Your instructions
Collect every line below that contains the word "value" and copy each one out in full.

Segment Start: Listed entries

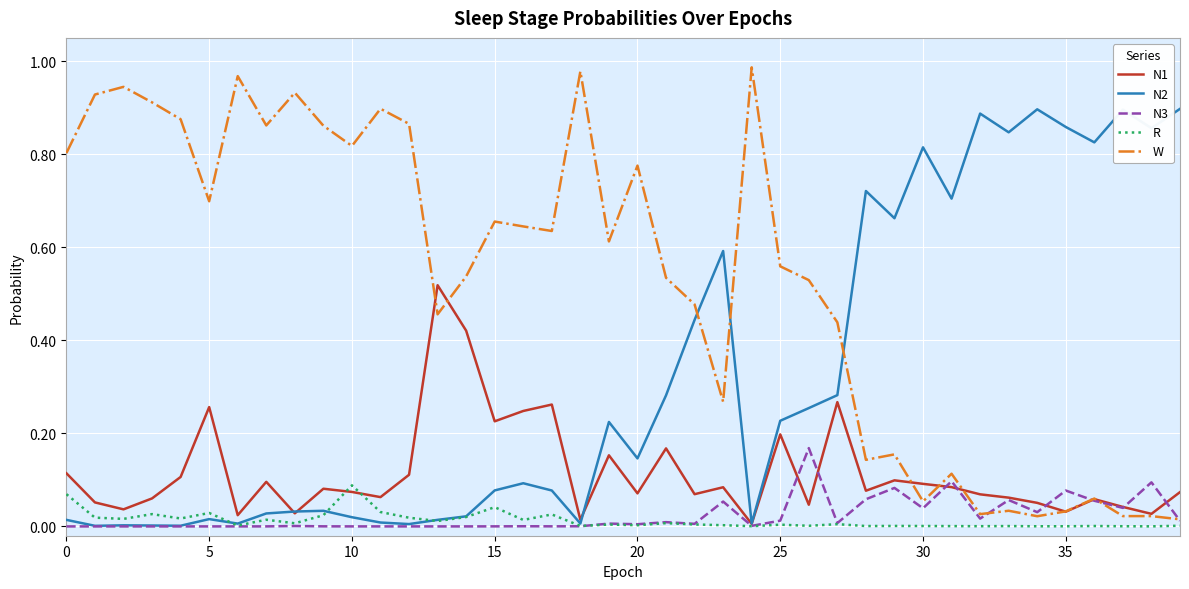

How many lines are shown in the chart?

5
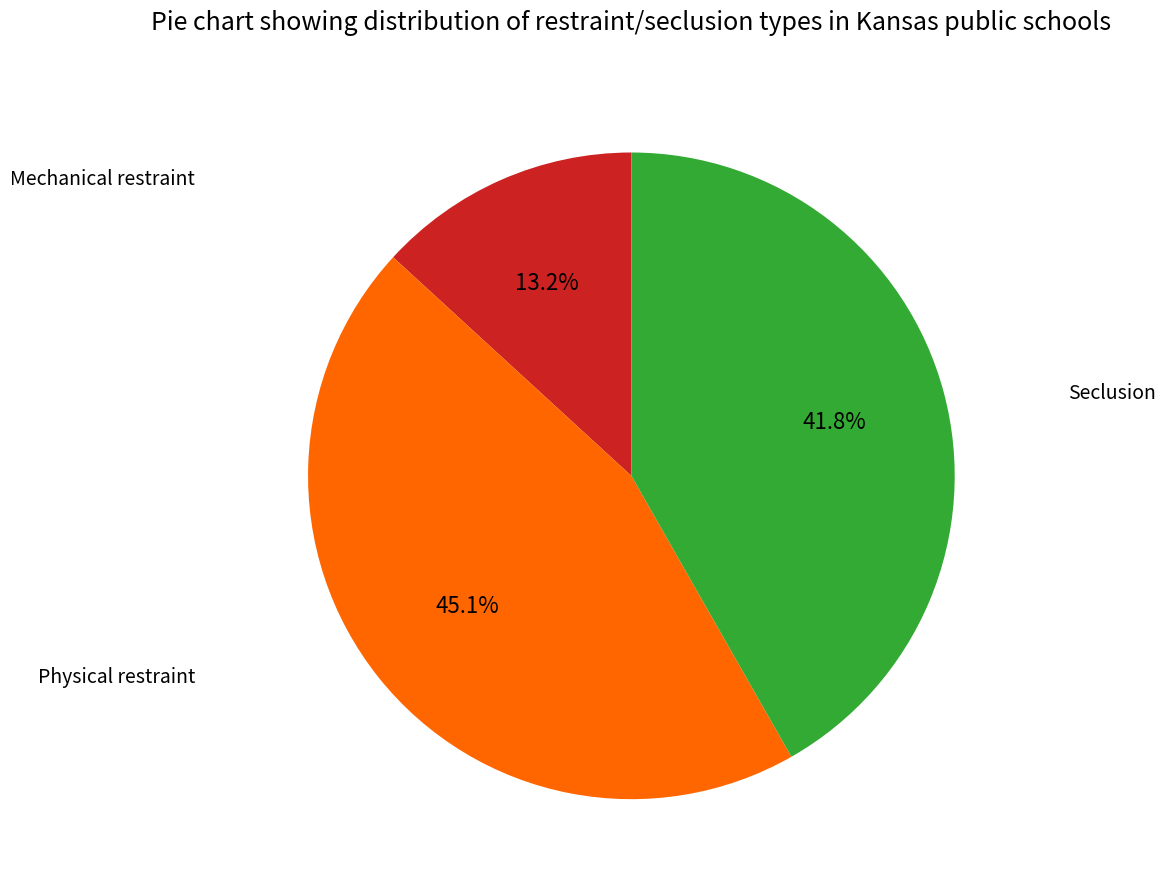

Rank the categories by value from lowest to highest.

Mechanical restraint, Seclusion, Physical restraint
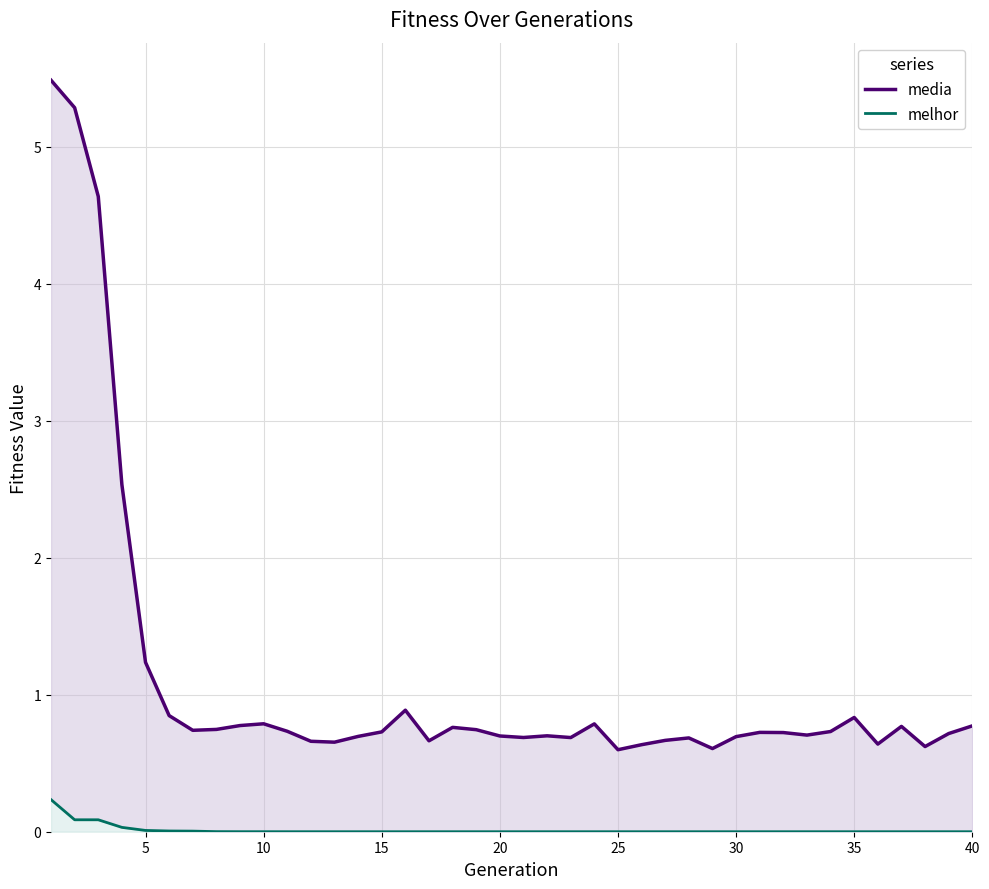

What are all the series names shown in the legend?

media, melhor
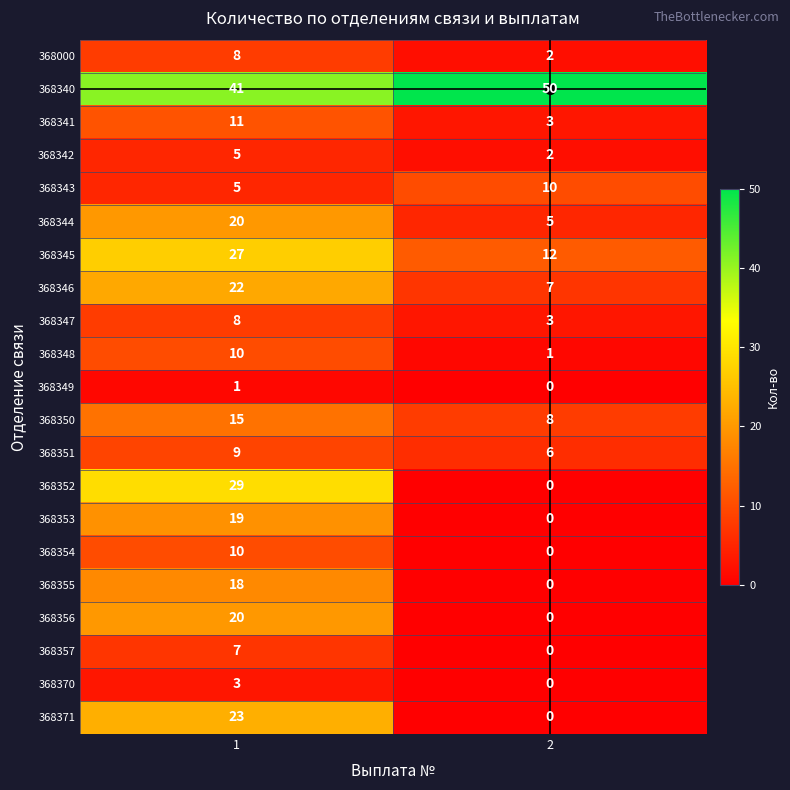

What is the greatest value displayed?

50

Segment End: Listed entries

Written solution
Rank the categories by value from lowest to highest.
What is the greatest value displayed?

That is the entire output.